**Exercise objective:** Reproduce the passage of the sonar comparison guide that opens with "The weighted gridding" and closes with "Mk11 this year.", substituting "low-pass filter" for "anti-aliasing filter".

Segment Start: Document segment

US/CHC97 Trials, Interpretation

Guide to the Creation and Interpretation of the
Comparative Data Products

A comparison of swath sonar systems,
demonstrated at the
1997 US/Canada Hydrographic Commission
Coastal Multibeam Surveying Course

Ocean Mapping Group, Dept. Geodesy and Geomatics Engineering
University of New Brunswick, CANADA
506-453-4568 (ph.), 506-453-4943 (fax.), jhc@omg.unb.ca

Choice of Benchmark Survey Area

All the data is acquired over the same terrains, which are two subtidal regions of the floor of the St. Croix River in water depths ranging from 0 to 40m. The sites were chosen because they have a variety of types of short wavelength topographic features developed in outcropping bedrock. Adjacent to the bedrock are featureless regions (believed to be muddy gravel pavements) in which no short wavelength relief can be resolved. These site thus allowed one to examine both:

- the limit of spatial resolution achievable by the sonars and

- the bottom detection noise level of the sonars in regions devoid of any true topography.

over the range of water depths examined.

The following figures show the regional bathymetry, bottom morphology and bottom backscatter strength within the two regions chosen:

Deeper subtidal region (20-40m)


Depth Encoded bathymetric map of the benchmark site and surrounds The colour scale runs from 34m (blue) to 3m (pink). All depths are tidally reduced (average tidal range is 7.5m).	Sun Illuminated Topographic map showing the contrast between the rough bedrock outcrop regions and the smooth sedimented areas.	EM1000 sidescan mosaic light tones are high backscatter (White = -15dB, Black = -35dB) This image illustrates the patchy nature of the true bedrock outcrop which is partly draped in places with unconsolidated sediments.

Shallower subtidal region (0-20)


Depth Encoded bathymetric map of the benchmark site and surrounds The colour scale runs from 23 (blue) to 3m (pink). All depths are tidally reduced (average tidal range is 7.5m).	Sun Illuminated Topographic map showing the contrast between the rough bedrock outcrop regions and the smooth sedimented areas.	EM1000 sidescan mosaic light tones are high backscatter (White = -15dB, Black = -35dB) This image illustrates the patchy nature of the true bedrock outcrop which is partly draped in places with unconsolidated sediments.

gridding methodology

Data is gridded using a weighted filter. For the deeper bedrock outcrop regions the grid nodes are spaced 1.0 metres apart (whereas a 0.5m node spacing was used for the inshore area). The data is interpolated onto the nodes using a 2nd order Butterworth filter. The weighted filter dimension, has a maximum interpolation radius of 2m (1m inshore) and a flat top with a radius of 0.5m (0.25m inshore). The method used is based on :

Slootweg, A.P., 1978, Computer contouring with a digital filter: Marine Geophysical Researches, v.3, p.401-405. 1978

The weighted gridding used is optimised for data that is spaced at, or closer than, the grid node spacing. This filter is designed to interpolate over no more than a single grid node. At the same time it acts as an anti-aliasing filter to prevent noise (or seabed information at wavelengths shorter than the grid spacing) biasing the gridded result. However for the case of data that has a variable density (as does the beam density across the swath of all the sonars considered) the filter has two detrimental side effects which need to be recognised as a limitation of the filter, rather than limitations in the sonars:

for the case of beams spaced wider than twice the grid nodes, incomplete surface interpolation takes place. This is especially noticeable for the 150 degree swath sonars such as the EM1000 in 1995 and the ELAC Mk11 this year.

Segment End: Document segment
Segment Start: Source data

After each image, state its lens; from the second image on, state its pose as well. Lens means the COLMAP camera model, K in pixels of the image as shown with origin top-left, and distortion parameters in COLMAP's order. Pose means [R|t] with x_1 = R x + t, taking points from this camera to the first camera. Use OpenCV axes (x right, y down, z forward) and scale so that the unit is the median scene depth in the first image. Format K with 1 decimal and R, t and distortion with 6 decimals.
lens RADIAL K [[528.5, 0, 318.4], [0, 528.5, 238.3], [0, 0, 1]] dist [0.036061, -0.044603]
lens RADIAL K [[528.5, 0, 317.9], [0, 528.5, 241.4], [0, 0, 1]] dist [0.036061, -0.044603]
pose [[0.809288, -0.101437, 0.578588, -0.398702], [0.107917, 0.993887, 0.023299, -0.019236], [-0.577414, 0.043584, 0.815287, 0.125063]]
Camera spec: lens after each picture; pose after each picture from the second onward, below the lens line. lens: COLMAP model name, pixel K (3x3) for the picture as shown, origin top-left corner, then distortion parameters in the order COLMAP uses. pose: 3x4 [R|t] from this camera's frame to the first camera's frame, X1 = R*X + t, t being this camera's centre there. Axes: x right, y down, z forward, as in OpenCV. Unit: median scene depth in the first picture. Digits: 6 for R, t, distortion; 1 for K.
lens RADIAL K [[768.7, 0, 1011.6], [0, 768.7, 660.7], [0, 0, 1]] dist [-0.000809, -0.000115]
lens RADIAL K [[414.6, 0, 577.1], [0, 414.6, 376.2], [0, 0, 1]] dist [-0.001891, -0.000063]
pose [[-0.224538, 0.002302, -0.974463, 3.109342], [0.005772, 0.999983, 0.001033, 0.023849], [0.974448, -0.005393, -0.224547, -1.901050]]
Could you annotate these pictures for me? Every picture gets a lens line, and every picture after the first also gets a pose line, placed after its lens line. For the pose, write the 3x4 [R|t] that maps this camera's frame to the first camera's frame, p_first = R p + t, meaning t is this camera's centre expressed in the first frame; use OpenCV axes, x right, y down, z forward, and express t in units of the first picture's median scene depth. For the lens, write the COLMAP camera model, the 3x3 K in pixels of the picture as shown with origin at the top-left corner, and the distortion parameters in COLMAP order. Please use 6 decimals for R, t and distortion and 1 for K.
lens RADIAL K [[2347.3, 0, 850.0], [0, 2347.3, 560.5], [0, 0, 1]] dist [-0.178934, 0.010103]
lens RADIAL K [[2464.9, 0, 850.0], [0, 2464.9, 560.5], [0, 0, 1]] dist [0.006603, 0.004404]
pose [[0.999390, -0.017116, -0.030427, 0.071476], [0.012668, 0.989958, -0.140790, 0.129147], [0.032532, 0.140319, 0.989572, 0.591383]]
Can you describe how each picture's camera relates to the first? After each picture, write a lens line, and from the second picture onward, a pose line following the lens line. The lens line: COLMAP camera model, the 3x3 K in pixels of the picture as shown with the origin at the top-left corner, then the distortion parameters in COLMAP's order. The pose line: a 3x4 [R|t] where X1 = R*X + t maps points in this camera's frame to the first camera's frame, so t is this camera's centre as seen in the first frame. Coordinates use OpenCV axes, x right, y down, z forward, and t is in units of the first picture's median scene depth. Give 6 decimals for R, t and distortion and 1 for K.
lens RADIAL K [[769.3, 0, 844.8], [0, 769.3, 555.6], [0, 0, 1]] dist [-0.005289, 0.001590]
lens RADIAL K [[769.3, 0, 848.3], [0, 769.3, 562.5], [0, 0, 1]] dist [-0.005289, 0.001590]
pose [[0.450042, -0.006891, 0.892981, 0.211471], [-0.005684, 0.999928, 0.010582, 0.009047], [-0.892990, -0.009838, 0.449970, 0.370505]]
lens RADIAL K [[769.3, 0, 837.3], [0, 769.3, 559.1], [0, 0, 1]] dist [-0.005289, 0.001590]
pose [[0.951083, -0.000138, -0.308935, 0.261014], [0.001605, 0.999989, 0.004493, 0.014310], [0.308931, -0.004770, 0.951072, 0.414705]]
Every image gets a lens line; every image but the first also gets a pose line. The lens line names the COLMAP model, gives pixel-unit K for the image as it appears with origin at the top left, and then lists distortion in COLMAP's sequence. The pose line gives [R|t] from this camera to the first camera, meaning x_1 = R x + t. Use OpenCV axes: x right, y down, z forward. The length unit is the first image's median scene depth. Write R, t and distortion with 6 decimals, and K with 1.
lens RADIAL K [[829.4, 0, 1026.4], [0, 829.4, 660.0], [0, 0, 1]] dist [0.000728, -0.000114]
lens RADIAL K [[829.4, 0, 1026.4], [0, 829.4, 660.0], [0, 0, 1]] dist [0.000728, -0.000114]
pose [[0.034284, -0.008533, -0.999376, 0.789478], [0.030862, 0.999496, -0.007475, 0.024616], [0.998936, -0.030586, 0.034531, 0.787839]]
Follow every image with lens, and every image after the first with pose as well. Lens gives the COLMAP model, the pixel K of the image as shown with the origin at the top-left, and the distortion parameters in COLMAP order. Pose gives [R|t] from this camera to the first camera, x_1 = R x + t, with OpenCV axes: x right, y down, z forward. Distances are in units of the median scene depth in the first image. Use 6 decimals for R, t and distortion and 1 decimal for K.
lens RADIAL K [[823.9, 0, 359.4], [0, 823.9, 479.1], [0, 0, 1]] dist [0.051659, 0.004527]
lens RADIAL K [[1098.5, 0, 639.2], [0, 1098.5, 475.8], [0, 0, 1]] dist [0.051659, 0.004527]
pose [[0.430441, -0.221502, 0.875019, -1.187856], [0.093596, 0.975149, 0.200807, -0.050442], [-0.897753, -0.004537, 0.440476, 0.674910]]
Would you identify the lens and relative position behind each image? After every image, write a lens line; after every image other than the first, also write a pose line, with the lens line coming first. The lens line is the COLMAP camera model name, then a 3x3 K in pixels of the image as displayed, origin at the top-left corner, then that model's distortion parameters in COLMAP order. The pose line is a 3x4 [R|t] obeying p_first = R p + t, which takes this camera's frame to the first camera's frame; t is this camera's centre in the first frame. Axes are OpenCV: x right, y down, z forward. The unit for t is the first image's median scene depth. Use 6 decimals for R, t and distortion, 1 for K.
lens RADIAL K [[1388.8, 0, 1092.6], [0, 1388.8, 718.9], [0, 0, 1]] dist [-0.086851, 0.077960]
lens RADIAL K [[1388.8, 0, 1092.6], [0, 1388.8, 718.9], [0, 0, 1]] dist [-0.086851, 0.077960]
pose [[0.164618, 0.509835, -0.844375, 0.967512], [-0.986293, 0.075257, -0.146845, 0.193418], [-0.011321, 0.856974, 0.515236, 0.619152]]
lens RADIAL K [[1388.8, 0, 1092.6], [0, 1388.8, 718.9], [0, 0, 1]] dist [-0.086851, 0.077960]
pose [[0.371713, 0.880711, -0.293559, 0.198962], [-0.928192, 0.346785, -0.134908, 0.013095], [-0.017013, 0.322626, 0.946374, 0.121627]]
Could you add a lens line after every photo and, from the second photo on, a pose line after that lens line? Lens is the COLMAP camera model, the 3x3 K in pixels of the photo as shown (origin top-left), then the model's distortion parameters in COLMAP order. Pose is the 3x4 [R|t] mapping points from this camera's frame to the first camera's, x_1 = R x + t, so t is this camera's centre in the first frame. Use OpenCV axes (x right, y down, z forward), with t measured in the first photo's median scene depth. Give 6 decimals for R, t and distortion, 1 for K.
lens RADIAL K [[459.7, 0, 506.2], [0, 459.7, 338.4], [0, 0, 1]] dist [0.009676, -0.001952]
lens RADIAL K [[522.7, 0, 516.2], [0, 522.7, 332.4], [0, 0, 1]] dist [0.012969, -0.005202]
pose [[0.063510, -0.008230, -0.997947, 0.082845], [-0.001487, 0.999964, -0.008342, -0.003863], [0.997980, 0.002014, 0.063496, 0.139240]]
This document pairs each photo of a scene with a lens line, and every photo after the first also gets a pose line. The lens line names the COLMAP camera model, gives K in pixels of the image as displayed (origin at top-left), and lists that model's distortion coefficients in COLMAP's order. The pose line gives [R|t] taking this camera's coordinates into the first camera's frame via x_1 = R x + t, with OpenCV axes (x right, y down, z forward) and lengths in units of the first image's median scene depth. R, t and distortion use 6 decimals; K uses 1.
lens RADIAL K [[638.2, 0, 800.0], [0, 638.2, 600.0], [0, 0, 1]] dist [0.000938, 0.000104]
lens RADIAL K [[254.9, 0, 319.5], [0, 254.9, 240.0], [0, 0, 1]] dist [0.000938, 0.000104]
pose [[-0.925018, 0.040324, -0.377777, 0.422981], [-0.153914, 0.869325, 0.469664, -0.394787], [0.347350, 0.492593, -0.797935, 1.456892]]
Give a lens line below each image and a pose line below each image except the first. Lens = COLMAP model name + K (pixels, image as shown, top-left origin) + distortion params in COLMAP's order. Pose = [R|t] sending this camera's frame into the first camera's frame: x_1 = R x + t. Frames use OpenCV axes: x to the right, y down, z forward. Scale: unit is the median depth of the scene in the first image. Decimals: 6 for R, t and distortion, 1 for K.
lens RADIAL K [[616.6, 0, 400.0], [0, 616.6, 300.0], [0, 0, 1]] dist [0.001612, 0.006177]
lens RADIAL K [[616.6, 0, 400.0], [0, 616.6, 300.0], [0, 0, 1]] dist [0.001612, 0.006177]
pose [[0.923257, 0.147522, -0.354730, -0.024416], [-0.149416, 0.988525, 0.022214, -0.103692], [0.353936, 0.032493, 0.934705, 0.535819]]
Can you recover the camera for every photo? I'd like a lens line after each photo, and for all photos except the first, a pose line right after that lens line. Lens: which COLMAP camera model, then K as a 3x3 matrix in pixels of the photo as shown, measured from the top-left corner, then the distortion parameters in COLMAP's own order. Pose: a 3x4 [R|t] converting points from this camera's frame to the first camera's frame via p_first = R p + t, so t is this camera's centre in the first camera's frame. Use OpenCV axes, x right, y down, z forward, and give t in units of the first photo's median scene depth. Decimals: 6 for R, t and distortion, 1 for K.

Segment End: Source data

**The answer:**
The weighted gridding used is optimised for data that is spaced at, or closer than, the grid node spacing. This filter is designed to interpolate over no more than a single grid node. At the same time it acts as an low-pass filter to prevent noise (or seabed information at wavelengths shorter than the grid spacing) biasing the gridded result. However for the case of data that has a variable density (as does the beam density across the swath of all the sonars considered) the filter has two detrimental side effects which need to be recognised as a limitation of the filter, rather than limitations in the sonars:

for the case of beams spaced wider than twice the grid nodes, incomplete surface interpolation takes place. This is especially noticeable for the 150 degree swath sonars such as the EM1000 in 1995 and the ELAC Mk11 this year.